Задание:
Перепишите целиком и без единого изменения приведенный ниже диалог аналитика и пациента.

Фрагмент для чтения:
Аналитик: Думаю, не я ли это по телефону тебя отфутболил и не сердишься ли ты?
Пациент: Ну, ладно, не будем преувеличивать. В конце концов, только один день. Я был с другом Ферраццано, он пришел, хотя и опоздал. А обычно я с Педеферри... Вчера маме нужно было уйти, а у меня не было ключей от дома, так что я оказался на улице, пришлось пойти с Ферраццано в школу моей мамы, он меня проводил.
Аналитик: Я тоже тебя оставил на улице и заставил далеко идти; но с тобой был Ферраццано — немножко как воспоминание о докторе Ферро и еще немножко как способ справиться самому, чтобы не чувствовать, как меня не хватает.
Пациент: (Берет карандаш): Вот лесенка, как на площади Витторио. (Берет план города, рисует кинотеатр «Кастелло».) Это большая площадь с арками, а это сад с лесенкой.

Исходные данные:
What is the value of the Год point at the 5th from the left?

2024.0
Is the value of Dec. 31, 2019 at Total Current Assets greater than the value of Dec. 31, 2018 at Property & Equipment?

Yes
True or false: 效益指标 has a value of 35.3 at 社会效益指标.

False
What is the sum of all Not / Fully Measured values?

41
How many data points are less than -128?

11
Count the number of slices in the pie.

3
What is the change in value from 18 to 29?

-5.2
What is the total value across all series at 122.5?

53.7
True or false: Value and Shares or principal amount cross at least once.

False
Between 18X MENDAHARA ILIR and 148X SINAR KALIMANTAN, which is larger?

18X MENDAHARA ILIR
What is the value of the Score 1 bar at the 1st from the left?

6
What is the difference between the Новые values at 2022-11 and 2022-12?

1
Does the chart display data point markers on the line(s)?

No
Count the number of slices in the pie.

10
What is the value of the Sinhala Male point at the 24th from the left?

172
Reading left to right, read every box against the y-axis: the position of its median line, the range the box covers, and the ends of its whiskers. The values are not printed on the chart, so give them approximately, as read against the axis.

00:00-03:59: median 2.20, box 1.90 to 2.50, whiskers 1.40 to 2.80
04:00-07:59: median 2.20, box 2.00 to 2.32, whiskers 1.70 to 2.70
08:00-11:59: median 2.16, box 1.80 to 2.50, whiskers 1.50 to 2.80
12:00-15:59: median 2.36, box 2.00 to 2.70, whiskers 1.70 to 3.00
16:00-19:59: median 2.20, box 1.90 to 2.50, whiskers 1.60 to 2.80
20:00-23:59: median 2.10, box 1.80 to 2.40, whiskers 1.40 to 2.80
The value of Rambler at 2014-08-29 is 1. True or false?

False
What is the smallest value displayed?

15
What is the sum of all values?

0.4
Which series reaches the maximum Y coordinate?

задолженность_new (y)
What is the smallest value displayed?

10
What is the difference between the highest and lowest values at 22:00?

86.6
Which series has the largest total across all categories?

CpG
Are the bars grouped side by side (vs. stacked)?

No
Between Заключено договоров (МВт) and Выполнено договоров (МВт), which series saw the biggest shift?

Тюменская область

Ответ:
Аналитик: Думаю, не я ли это по телефону тебя отфутболил и не сердишься ли ты?
Пациент: Ну, ладно, не будем преувеличивать. В конце концов, только один день. Я был с другом Ферраццано, он пришел, хотя и опоздал. А обычно я с Педеферри... Вчера маме нужно было уйти, а у меня не было ключей от дома, так что я оказался на улице, пришлось пойти с Ферраццано в школу моей мамы, он меня проводил.
Аналитик: Я тоже тебя оставил на улице и заставил далеко идти; но с тобой был Ферраццано — немножко как воспоминание о докторе Ферро и еще немножко как способ справиться самому, чтобы не чувствовать, как меня не хватает.
Пациент: (Берет карандаш): Вот лесенка, как на площади Витторио. (Берет план города, рисует кинотеатр «Кастелло».) Это большая площадь с арками, а это сад с лесенкой.